World Cup in Qatar 'impossible' in summer, says Greg Dyke
A summer World Cup in Qatar in 2022 would be "impossible", says Football Association chairman Greg Dyke.
Dyke, who took up his FA role last month, thinks the tournament is likely to move to winter because of the heat.
The Premier League opposes a change of dates, while Dyke's predecessor David Bernstein said in June that any switch would be "fundamentally flawed".
But Qatar's World Cup organising committee says it is ready to host the tournament in summer.
"Even if all the stadia are air-conditioned, I think it will be impossible for the fans," Dyke said.
"Just go out there and wander around in that sort of heat. I just don't think it's possible.
"I personally believe that the domestic league season should remain more or less the way it is now, running from August to May.
"I think football is a winter game, that the public greatly enjoy their football through the winter and that we should think very carefully before we take football away from the public in the winter."
David Bernstein, then-FA chairman, arguing against moving the World Cup on 7 June
"My position, and I suspect the FA's position, will be: 'You can't play it in the summer.'"
The Qatar 2022 Supreme Committee told BBC Sport in a statement: "It was the right decision to award the World Cup to the Middle East for the first time in 2022.
"We are ready to host in summer or winter. We have always maintained that this issue requires the agreement of the international football community.
"A decision to alter the dates of the 2022 Fifa World Cup would not affect our infrastructure planning."
The Premier League is understood to be surprised and disappointed by Dyke's comments, as it wishes to join forces with the FA in opposing a change of date.

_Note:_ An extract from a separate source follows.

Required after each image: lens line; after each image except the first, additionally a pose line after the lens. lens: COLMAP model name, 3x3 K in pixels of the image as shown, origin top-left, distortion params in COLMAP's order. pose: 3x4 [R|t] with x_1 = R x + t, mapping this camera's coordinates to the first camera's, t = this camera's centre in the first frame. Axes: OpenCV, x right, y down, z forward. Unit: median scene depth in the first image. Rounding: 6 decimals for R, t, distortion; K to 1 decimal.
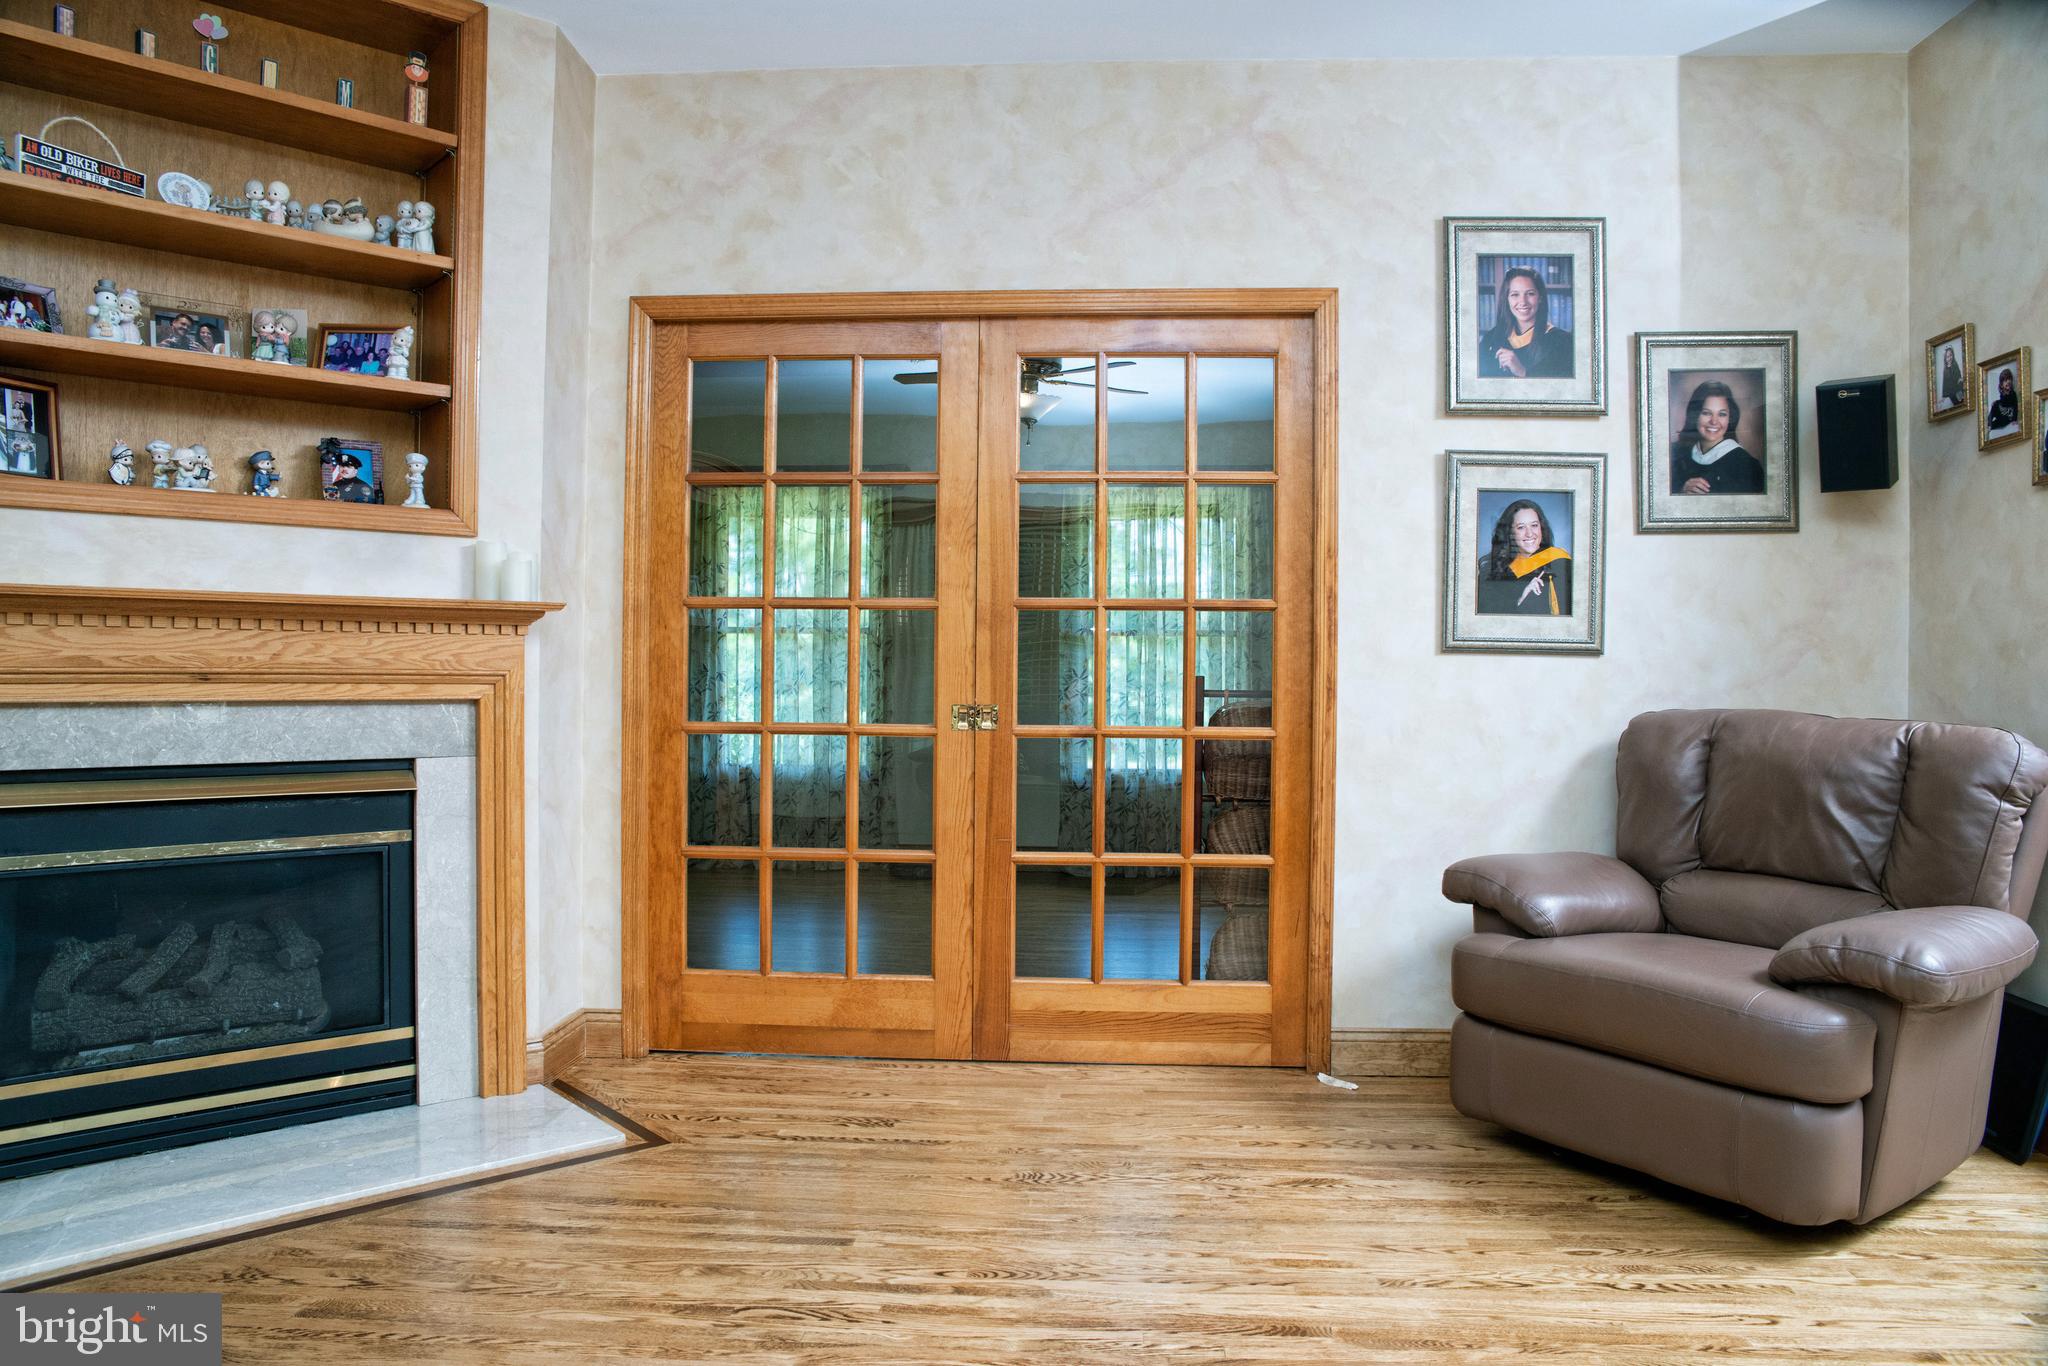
lens RADIAL K [[1419.2, 0, 1024.0], [0, 1419.2, 683.0], [0, 0, 1]] dist [-0.122560, 0.099649]
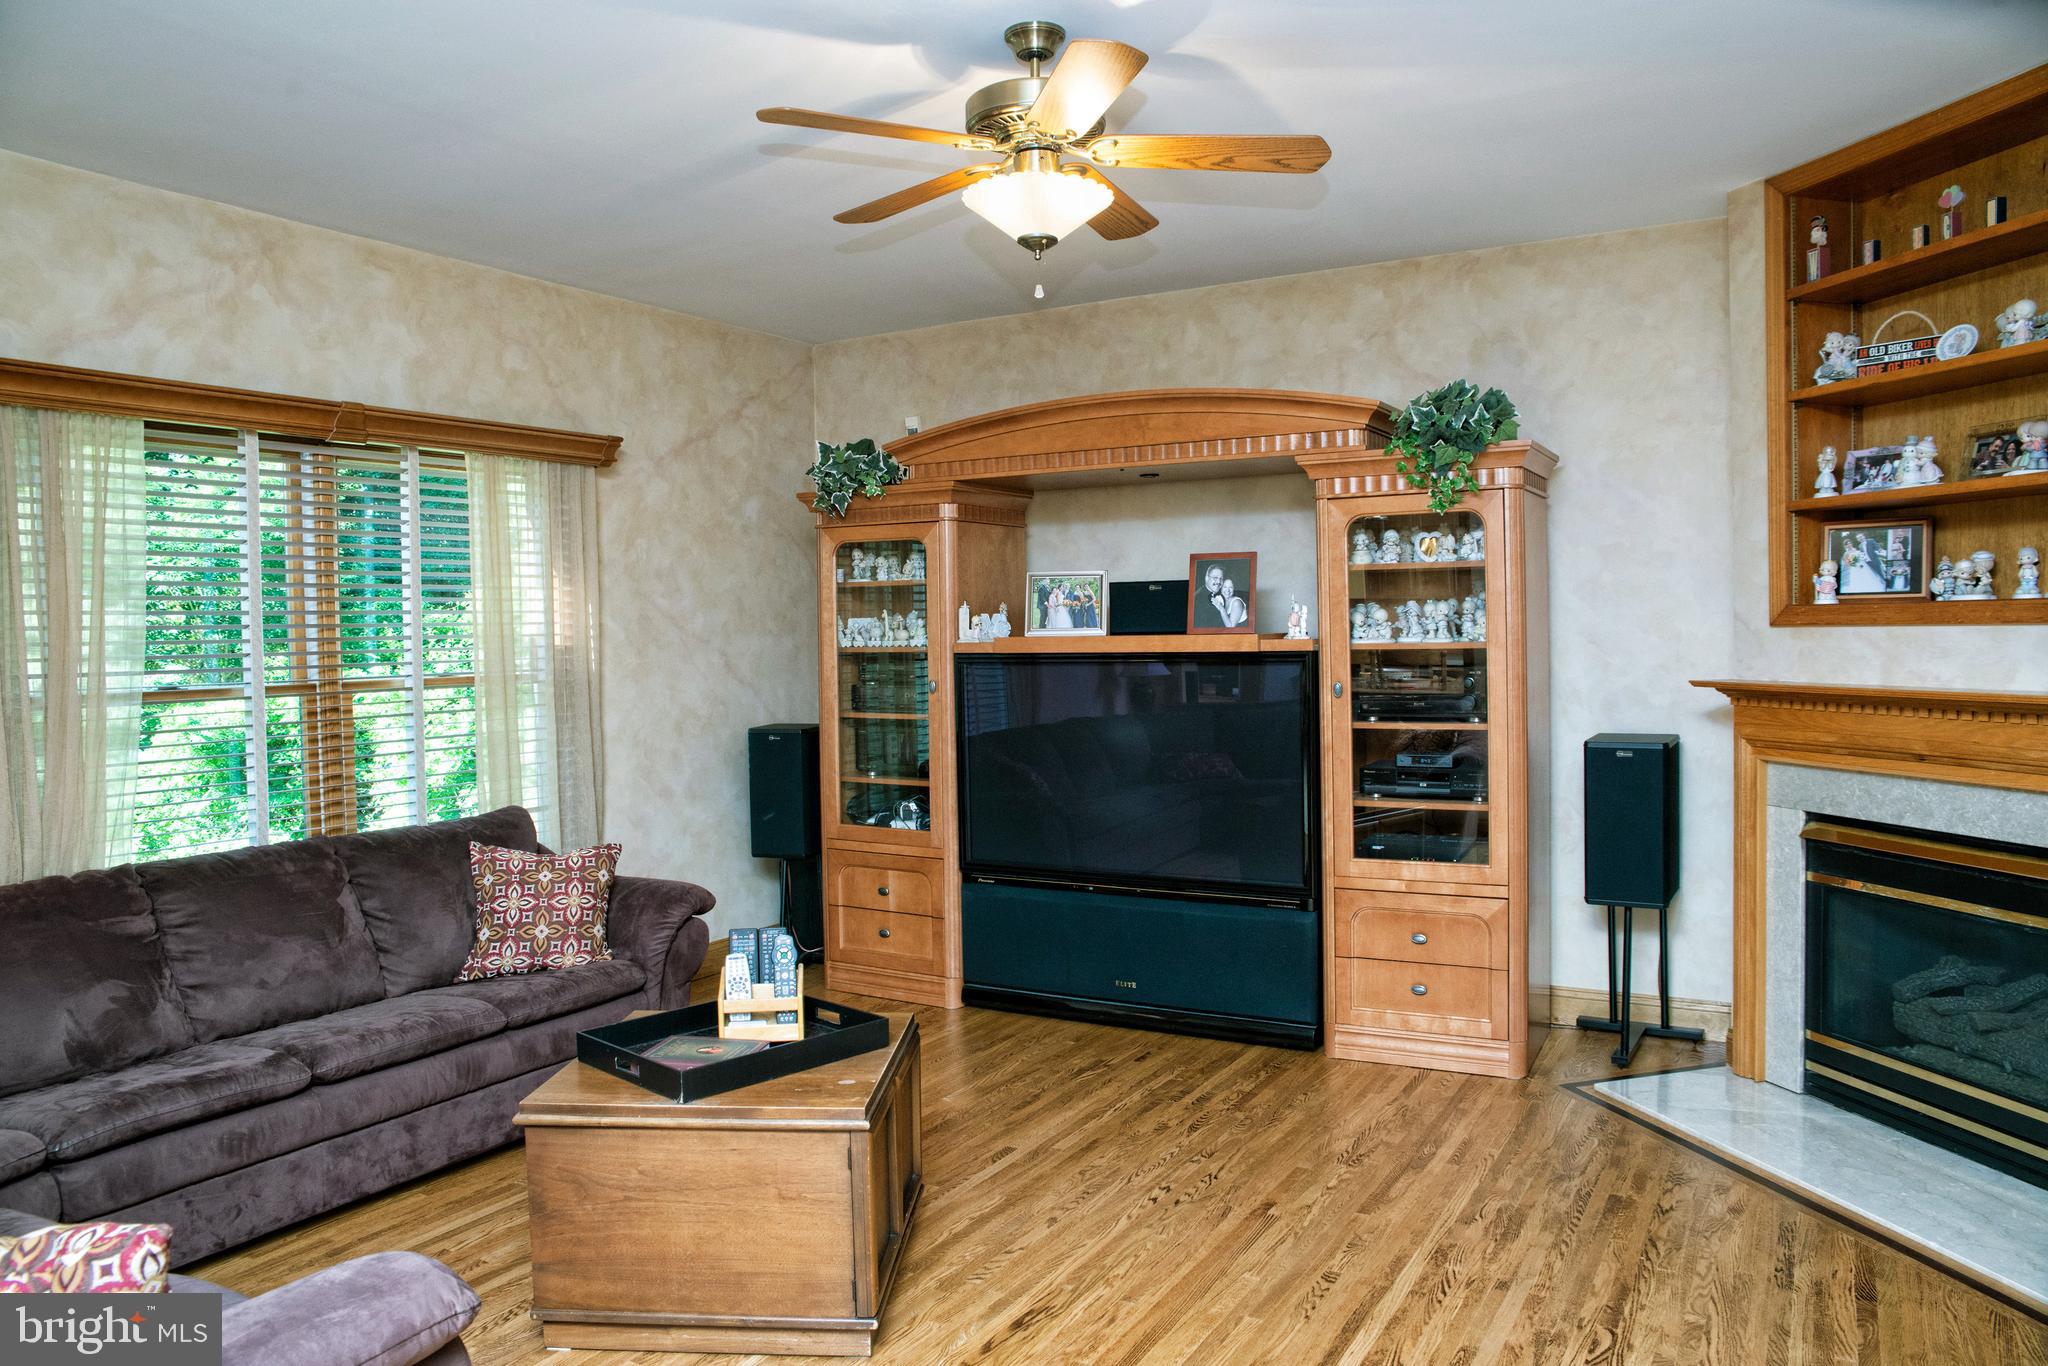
lens RADIAL K [[1468.2, 0, 1018.2], [0, 1468.2, 626.3], [0, 0, 1]] dist [-0.006489, 0.000504]
pose [[-0.457481, 0.003244, -0.889214, 0.906999], [0.014142, 0.999893, -0.003628, -0.126226], [0.889107, -0.014235, -0.457478, 0.885963]]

Richard Scudamore, the Premier League chief executive, said in July that switching the Qatar World Cup to winter would cause chaos for football leagues around the world.

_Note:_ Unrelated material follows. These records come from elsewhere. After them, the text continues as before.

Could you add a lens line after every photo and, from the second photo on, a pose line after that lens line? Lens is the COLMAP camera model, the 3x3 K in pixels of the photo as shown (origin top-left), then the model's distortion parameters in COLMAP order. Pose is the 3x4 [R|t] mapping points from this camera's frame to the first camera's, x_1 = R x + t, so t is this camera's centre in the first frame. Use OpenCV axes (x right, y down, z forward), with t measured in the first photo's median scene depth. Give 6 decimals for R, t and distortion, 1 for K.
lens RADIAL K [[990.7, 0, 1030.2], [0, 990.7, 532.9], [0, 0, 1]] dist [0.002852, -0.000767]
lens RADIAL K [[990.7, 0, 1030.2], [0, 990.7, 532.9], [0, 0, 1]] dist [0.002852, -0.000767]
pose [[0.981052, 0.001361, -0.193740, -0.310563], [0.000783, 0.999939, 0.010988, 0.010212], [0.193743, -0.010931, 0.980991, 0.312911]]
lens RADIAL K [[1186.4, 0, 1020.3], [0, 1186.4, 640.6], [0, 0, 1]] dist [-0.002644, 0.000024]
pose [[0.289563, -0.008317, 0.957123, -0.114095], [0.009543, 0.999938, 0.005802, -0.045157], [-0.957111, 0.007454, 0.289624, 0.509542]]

His organisation believes such a change would have an impact on the three domestic seasons around the tournament - most notably 2021-22 - affecting broadcast deals and requiring every player's contract to be rewritten.
In 2010 Qatar defeated bids from South Korea, Japan, Australia and the United States to be awarded the 2022 World Cup.
The bid has been plagued by allegations of corruption, although organisers have always insisted they did nothing wrong.
"Greg Dyke was in relaxed but firm mood today as he spoke to journalists about one of the biggest issues in football, wasting little time in making his mark as the new FA chairman. Until today, the governing body had avoided taking a position on Fifa's hugely controversial decision to award Qatar the 2022 World Cup.
"Dyke sympathises with the Premier League, who are vehemently opposed to a winter tournament, but his insistence that a change of schedule or location is required for the sake of fans is bound to cause friction with the clubs.
"Two and a half years after Qatar was awarded the event, pressure is now mounting on Fifa to end the uncertainty, with a decision pencilled in for October.
"For years, football has wrestled with how Qatar won the right to host the tournament. Now debate will focus on when it should take place. The fall-out could be as litigious and divisive as anything the game has ever seen."
Temperatures in the Middle East state can reach 50C in the summer, and Fifa general secretary Jerome Valcke admitted in March that the tournament might be moved.
Fifa president Sepp Blatter said in May it was "not rational" to play in such heat.
But shortly before stepping down as FA chairman, Bernstein said there should be no change.
"The bid was for the World Cup to be played in June and July, and for it then to be moved to the winter would be fundamentally flawed," he said.
"If people want it in the winter, they should bid for it on that basis."
Dyke, though, believes a move is inevitable, and suspects there is likely to be legal action as a result.
The 66-year-old, who has visited Qatar in June, added: "Fifa have therefore got two choices. They can move it either time-wise or to another location. I suspect either will end up in some sort of litigation. But then someone should have worked that out in 2010 when it was awarded.
"I understand the reaction of the Premier League in not wanting to move it, and I have some sympathy with them.
"We didn't have to choose to give it to Qatar in the summer. But that's where it is, and I think it will either have to be moved out of the summer or moved to another location.
"I suspect that the former is more likely than the latter."
FA general secretary Alex Horne said any change to the international calendar would trigger complications for clubs, national associations, leagues and competitions around the world.
"It's a big jigsaw that'll have to be put together and it'll take months. The last time we did this it took 18 months to agree a calendar which is the one we're looking for 2014-18, so it won't be quick to fix it if the decision is that we think it should be other than in July," he said.